[Info-vax] One possible market for VMS: secure credit card
David Froble
davef at tsoft-inc.com
Mon Mar 23 18:42:01 EDT 2015
Scott Dorsey wrote:
> JF Mezei <jfmezei.spamnot at vaxination.ca> wrote:
>> However, i was refering more to stores using computers to process
>> transactions and send them to the credit card processor. This is where
>> most of the compromised database events seem to happen. So more robust
>> OS and applications would be welcome there.
>
> I don't think a more robust OS would be a bad thing in any way, especially
> in that sort of application. But I'd think that paying employees a living
> wage so they didn't have to steal address databases from their employers
> to pay their rent might be more effective at solving the central vulnerability.
> --scott
Just had a discussion with my ex today on this subject.
No employer wants to be an employer. But they have needs, and are
willing to pay to have those needs met, if it's economically feasible.
However, if it's not economically feasible, then the endeavor will not
survive.
Each job is worth so much. Pay less, and it's not fair to the employee.

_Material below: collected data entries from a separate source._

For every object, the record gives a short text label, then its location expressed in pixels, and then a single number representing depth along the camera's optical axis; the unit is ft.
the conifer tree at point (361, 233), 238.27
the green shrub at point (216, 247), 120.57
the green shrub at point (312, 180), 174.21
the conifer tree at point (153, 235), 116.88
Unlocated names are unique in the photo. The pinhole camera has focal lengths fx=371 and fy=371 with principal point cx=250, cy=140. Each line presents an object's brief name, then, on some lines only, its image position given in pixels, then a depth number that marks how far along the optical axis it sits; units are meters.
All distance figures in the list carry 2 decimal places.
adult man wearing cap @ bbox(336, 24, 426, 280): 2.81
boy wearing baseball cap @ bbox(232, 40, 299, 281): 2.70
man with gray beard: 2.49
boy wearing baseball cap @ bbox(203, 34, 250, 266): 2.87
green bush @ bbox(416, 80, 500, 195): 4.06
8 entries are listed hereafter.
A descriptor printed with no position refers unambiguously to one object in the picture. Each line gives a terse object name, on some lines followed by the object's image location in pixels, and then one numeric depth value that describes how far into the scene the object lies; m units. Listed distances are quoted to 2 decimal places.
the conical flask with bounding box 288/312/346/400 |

Have to pay more, and you either have to raise prices, or close the
business. If you raise prices, it all comes around, and the employee
will in time want more because his prices have risen.

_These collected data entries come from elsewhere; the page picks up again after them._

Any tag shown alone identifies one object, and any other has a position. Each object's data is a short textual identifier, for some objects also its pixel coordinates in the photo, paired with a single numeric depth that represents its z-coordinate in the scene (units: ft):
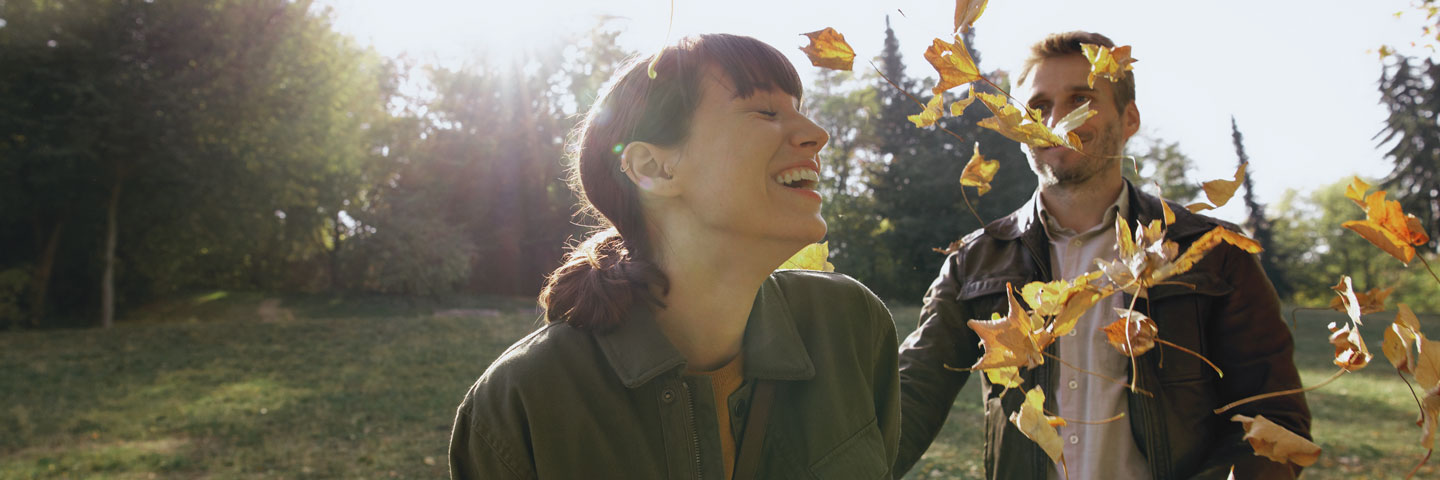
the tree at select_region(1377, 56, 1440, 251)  90.48
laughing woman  5.03
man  6.88
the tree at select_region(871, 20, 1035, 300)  67.56
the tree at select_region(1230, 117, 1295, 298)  110.32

Now, there have been people, companies, and such that have misused
employees. There have also been organizations that have abused employers.
Take a labor union for example. Time for an election. One candidate
says "we're making good money, and the company cannot afford any more".
Another candidate says "I'll demand higher wages in the next
contract". Guess who gets elected.
Then there is the issue of "a fair day's work for a fair day's pay".
Some people take pride in doing a good job, and accept the
responsibility of seeing things happen as they should. At the other end
of the spectrum you have those who will do anything to not do the job.
And those in between.
My dad worked at a small shop that built electrical transformers. Until
the last few years there was no union. The owner knew his employees.
He knew their families. If not every day, at least several time a week
he walked thru the factory and talked to his people. Not about the job.
About his life. "How are you doing Joe? How's your son David doing?
Is he over that illness?" He cared about his people, and he paid fair
wages.
Of course, sooner or later some hotheads get a union started. Under the
union, the last 2 years before my dad retired, he was worse off than
before the union.
It's rarely black or white, usually some shade of grey.
It's like the guy I had, who was off for 2 years with hepatitus C, and
during that time I paid his health insurance premiums. Didn't have to.
I thought is was the right thing to do. About 4 months after he came
back, I had a cash flow problem. He didn't get a paycheck on the day he
thought he should, and promptly quit.
The moral of the story, sooner or later the BOSS is going to be a SSOB
(double SOB). Some people think a boss should just start out that way.